The new policies announced are ... limited. The most substantive is a policy to block all new political and "social issue" advertising for one week prior to the November elections.
In addition to the mere one-week duration, though, there's a caveat there. Only new advertisements will be refused; if political groups already have ads in the Facebook pipeline, they will be allowed to boost spending on and visibility of those ads during the final week. Facebook will be showing plenty of political ads in that final week; what the one-week ban provides is a small buffer zone in which Facebook doesn't have to scurry to deal with brand new false claims being disseminated by a campaign or allied groups.
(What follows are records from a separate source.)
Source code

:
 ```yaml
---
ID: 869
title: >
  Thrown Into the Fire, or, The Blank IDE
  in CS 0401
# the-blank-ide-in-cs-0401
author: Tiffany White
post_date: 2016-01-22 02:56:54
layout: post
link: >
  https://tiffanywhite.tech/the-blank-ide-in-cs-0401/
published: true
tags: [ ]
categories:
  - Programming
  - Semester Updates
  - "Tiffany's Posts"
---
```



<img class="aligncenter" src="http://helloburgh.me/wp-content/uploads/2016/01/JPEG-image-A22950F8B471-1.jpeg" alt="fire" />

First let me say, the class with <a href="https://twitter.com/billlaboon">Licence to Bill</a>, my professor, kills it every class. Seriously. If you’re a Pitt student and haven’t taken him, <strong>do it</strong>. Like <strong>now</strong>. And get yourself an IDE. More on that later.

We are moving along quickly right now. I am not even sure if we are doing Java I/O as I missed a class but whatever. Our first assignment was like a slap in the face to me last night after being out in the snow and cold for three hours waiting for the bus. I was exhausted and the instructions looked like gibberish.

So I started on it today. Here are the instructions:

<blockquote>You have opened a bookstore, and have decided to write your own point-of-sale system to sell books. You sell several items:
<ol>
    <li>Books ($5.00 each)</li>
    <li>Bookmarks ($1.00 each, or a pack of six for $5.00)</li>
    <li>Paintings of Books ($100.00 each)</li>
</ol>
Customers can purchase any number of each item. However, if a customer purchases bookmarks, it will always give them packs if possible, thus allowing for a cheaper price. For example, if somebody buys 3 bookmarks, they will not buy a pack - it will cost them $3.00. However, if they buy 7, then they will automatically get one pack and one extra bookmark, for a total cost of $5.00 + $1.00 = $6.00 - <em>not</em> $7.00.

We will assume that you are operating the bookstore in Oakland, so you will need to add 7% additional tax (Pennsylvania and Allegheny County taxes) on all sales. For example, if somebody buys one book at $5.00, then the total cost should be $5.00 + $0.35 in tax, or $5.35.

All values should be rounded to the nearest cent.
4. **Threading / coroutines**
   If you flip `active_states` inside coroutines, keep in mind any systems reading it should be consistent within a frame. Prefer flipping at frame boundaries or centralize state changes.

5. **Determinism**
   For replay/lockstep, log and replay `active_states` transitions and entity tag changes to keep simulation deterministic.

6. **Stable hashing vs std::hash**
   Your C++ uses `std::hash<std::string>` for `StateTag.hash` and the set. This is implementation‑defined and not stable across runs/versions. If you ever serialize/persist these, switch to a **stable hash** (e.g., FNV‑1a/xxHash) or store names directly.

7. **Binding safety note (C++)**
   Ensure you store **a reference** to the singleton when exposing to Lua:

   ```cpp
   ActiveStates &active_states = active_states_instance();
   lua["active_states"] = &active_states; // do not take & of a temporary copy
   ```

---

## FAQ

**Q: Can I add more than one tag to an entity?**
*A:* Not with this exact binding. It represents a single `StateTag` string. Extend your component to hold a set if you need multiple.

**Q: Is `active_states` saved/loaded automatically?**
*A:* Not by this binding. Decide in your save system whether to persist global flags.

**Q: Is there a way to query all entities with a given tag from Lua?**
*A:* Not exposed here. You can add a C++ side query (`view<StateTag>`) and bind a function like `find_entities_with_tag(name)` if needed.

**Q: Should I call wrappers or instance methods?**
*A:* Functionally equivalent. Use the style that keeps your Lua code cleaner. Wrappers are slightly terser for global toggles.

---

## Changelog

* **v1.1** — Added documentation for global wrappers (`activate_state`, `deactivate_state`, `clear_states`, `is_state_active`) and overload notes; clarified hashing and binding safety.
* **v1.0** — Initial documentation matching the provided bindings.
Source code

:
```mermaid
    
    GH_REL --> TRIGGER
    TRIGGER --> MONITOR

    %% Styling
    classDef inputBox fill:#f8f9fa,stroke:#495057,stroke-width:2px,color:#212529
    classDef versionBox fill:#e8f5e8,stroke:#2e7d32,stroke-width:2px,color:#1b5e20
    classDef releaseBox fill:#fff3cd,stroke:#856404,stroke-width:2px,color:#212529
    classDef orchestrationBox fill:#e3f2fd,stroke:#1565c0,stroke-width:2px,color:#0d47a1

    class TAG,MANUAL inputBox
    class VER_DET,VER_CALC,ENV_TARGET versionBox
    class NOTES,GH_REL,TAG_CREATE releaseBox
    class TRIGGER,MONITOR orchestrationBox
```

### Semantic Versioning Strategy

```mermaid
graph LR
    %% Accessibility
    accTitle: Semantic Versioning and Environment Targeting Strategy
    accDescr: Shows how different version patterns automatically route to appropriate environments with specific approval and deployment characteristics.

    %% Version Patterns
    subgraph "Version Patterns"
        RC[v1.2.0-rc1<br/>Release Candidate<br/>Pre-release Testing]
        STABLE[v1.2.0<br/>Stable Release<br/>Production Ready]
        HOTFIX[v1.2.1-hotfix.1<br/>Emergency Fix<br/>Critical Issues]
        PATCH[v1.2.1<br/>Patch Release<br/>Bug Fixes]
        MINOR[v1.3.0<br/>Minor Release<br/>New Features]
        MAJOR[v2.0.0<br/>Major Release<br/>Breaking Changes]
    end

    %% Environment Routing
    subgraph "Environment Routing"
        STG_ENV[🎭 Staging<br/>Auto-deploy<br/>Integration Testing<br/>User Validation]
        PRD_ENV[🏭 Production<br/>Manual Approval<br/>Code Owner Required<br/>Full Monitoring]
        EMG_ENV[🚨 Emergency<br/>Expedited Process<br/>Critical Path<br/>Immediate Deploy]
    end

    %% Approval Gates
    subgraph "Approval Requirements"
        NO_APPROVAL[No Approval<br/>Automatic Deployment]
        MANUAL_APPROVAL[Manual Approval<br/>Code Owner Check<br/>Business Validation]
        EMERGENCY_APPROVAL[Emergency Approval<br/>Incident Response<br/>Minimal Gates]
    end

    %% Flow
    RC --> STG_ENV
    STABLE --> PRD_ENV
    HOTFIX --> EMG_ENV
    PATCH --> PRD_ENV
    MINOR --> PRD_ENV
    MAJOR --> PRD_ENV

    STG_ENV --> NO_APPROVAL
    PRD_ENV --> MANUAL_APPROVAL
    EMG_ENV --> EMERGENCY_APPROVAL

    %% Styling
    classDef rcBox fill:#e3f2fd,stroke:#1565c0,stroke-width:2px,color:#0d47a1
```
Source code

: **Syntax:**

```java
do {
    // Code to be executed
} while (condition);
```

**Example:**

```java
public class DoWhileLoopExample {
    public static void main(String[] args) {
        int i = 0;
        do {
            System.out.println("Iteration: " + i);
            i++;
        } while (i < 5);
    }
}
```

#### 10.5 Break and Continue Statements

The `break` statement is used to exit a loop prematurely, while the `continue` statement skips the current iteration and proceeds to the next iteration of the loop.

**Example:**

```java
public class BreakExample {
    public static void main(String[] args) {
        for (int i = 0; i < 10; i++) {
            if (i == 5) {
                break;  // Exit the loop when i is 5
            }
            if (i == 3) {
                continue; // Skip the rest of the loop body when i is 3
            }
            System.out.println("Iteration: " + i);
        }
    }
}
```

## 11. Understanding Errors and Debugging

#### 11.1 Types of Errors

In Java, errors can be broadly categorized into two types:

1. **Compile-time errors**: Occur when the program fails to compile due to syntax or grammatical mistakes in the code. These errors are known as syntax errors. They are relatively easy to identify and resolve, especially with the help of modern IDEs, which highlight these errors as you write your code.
Given the network's extremely slow responses when political groups are proven to have made false claims, this doesn't mean false political claims won't appear in the election's last week. It just means they have to have been in the queue beforehand. Another reason for skepticism given Facebook's historic inability or reluctance to enforce its own rules: It's not immediately clear whether this new policy will be followed any more rigorously than any of the others.
Perennial rulebreakers like Ben Shapiro and his network of faux-aggregators, for example, will still be receiving the company's seemingly personalized protections.
Other new policies announced, as reported by both The Washington Post and The New York Times: Messages forwarded from the company's Messenger app will be limited to five people, limiting the flow of friend-of-a-friend-of-a-friend chains that so readily propagate hoaxes. An expansion of existing policy will either label or remove not just posts that explicitly discourage Americans from voting, but ones that give false or misleading information about voting eligibility, voting-related pandemic dangers, or otherwise impede voting rights.
And in the days and weeks after the election while votes are still being counted, candidates' claims of winning the election, or of fraud, will be tagged with a label telling readers where to get the current, official results. This one appears to be handpicked to deal with Donald J. Blowhard Trump's propagation of "fraud" conspiracy theories—but won't remove the false claims. It will just label them.
Skepticism, then, is in order. Facebook head Mark Zuckerberg, as well as top-level company executives with unapologetic arch-conservative leanings, have been gaming the site's own rules to shelter conservative disinformation, stifle proper fact-checking, and have been throughout the company's history brazenly apathetic towards the company's now well-proven role as a political disinformation and propaganda hub. The company has been facing increased public pressure, as well as outright public anger, however, at its role in enabling "Q" conspiracies, militia groups, Russian government-produced hoaxes, and worldwide violence.
These new rules are mostly intended to distance the social network from whatever new election eve political or intelligence scandals might crop up in the days immediately before and after the election. Whether they are effective in actually hindering such efforts remains to be seen.